### PROBLEM TO WORK ON
A verbatim copy of the data is wanted, minus any picture in it.

### RECORD EXTRACTS
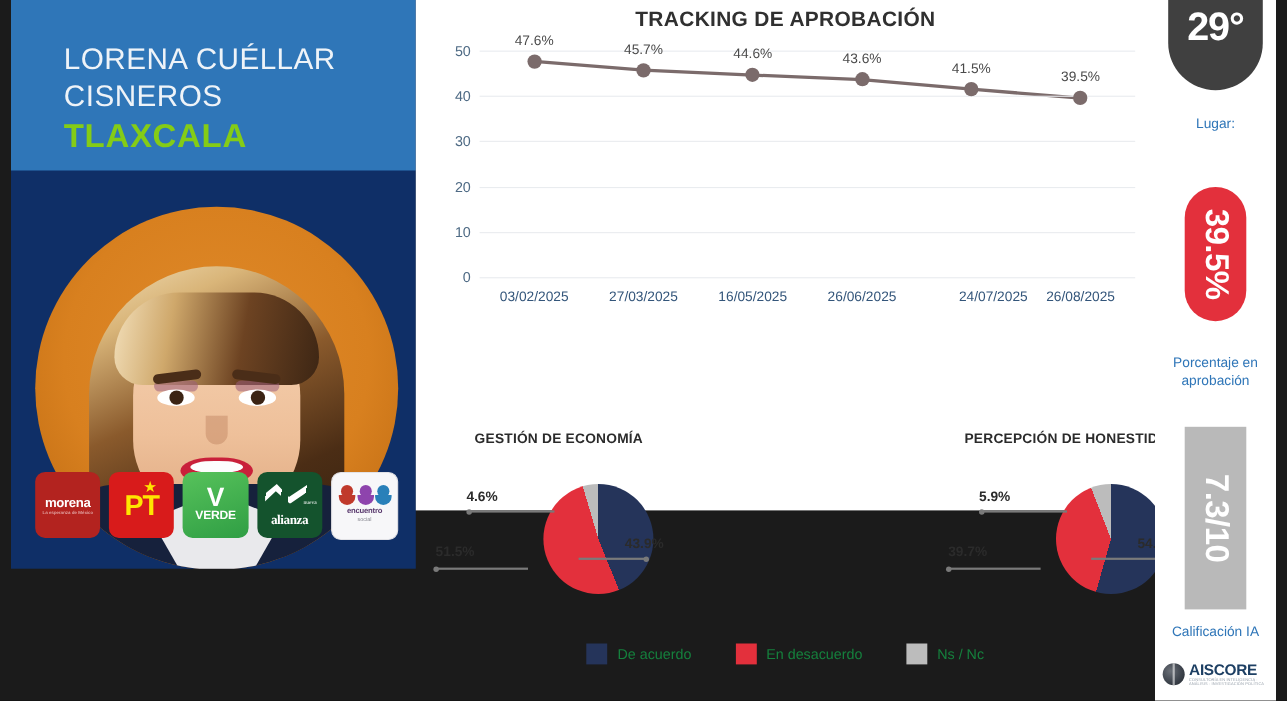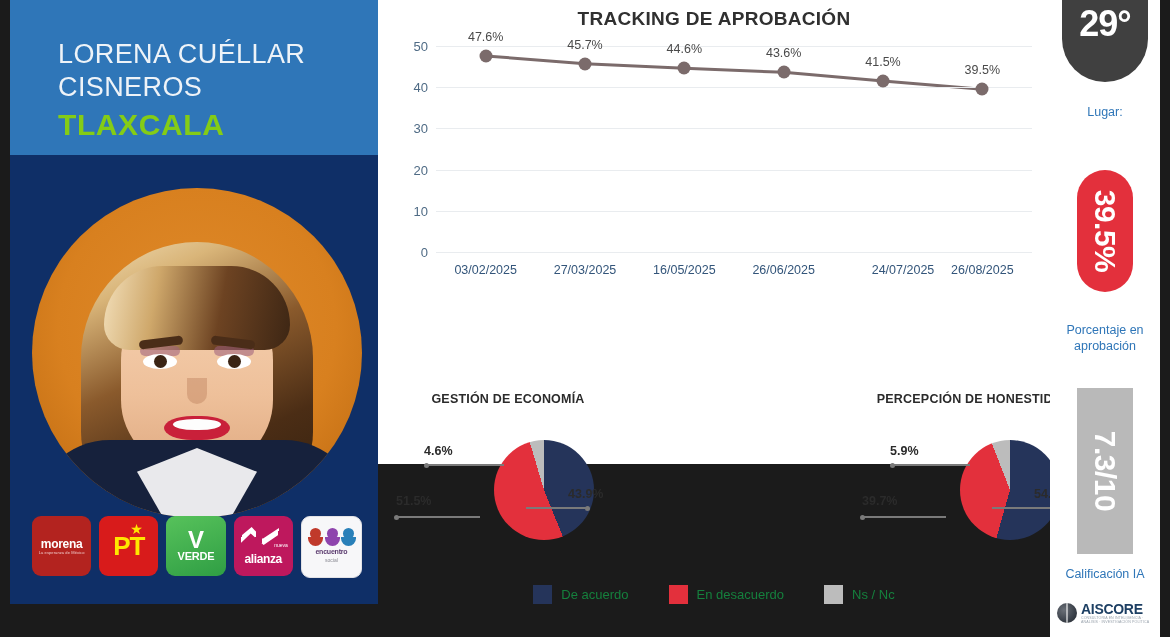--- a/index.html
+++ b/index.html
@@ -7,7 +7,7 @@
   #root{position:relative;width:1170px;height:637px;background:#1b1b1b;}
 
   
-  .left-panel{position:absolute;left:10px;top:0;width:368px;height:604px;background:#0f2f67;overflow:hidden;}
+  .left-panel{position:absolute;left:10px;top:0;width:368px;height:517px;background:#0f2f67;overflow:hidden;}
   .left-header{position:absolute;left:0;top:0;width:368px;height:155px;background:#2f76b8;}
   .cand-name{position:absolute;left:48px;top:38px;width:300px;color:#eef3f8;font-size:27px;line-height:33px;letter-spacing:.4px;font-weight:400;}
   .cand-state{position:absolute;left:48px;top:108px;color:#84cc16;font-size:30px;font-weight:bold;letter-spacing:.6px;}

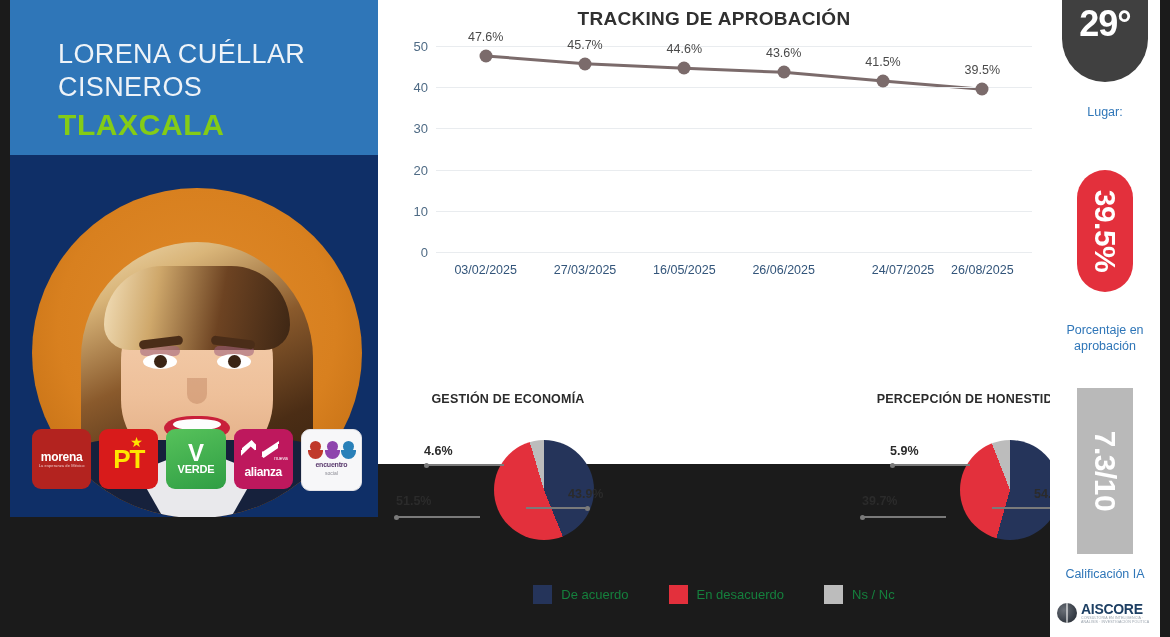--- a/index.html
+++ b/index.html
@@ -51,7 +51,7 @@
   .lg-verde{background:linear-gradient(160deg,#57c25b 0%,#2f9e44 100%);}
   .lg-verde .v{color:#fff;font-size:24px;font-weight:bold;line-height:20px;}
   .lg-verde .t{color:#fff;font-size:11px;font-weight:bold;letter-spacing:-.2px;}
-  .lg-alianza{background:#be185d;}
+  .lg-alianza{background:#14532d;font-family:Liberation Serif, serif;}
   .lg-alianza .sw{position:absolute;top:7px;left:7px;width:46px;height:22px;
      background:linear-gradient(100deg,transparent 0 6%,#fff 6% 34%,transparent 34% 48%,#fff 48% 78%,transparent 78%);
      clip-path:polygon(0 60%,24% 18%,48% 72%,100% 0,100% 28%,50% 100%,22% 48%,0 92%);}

### OUTPUT
--- a/index.html
+++ b/index.html
@@ -7,7 +7,7 @@
   #root{position:relative;width:1170px;height:637px;background:#1b1b1b;}
 
   
-  .left-panel{position:absolute;left:10px;top:0;width:368px;height:604px;background:#0f2f67;overflow:hidden;}
+  .left-panel{position:absolute;left:10px;top:0;width:368px;height:517px;background:#0f2f67;overflow:hidden;}
   .left-header{position:absolute;left:0;top:0;width:368px;height:155px;background:#2f76b8;}
   .cand-name{position:absolute;left:48px;top:38px;width:300px;color:#eef3f8;font-size:27px;line-height:33px;letter-spacing:.4px;font-weight:400;}
   .cand-state{position:absolute;left:48px;top:108px;color:#84cc16;font-size:30px;font-weight:bold;letter-spacing:.6px;}

--- a/index.html
+++ b/index.html
@@ -51,7 +51,7 @@
   .lg-verde{background:linear-gradient(160deg,#57c25b 0%,#2f9e44 100%);}
   .lg-verde .v{color:#fff;font-size:24px;font-weight:bold;line-height:20px;}
   .lg-verde .t{color:#fff;font-size:11px;font-weight:bold;letter-spacing:-.2px;}
-  .lg-alianza{background:#be185d;}
+  .lg-alianza{background:#14532d;font-family:Liberation Serif, serif;}
   .lg-alianza .sw{position:absolute;top:7px;left:7px;width:46px;height:22px;
      background:linear-gradient(100deg,transparent 0 6%,#fff 6% 34%,transparent 34% 48%,#fff 48% 78%,transparent 78%);
      clip-path:polygon(0 60%,24% 18%,48% 72%,100% 0,100% 28%,50% 100%,22% 48%,0 92%);}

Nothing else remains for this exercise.